Arrange every line of the data below as a Markdown table with two columns, Line no. and Text, giving each line its own numbered row and skipping any blank lines.

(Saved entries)

● ● ● ● ● ● ●

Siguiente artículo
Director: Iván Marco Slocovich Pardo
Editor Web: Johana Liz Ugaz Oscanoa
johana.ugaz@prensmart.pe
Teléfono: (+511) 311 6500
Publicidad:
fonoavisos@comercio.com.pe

● ● ● ● ● ● ●

• Task result
| Line no. | Text |
|---|---|
| 1 | Siguiente artículo |
| 2 | Director: Iván Marco Slocovich Pardo |
| 3 | Editor Web: Johana Liz Ugaz Oscanoa |
| 4 | johana.ugaz@prensmart.pe |
| 5 | Teléfono: (+511) 311 6500 |
| 6 | Publicidad: |
| 7 | fonoavisos@comercio.com.pe |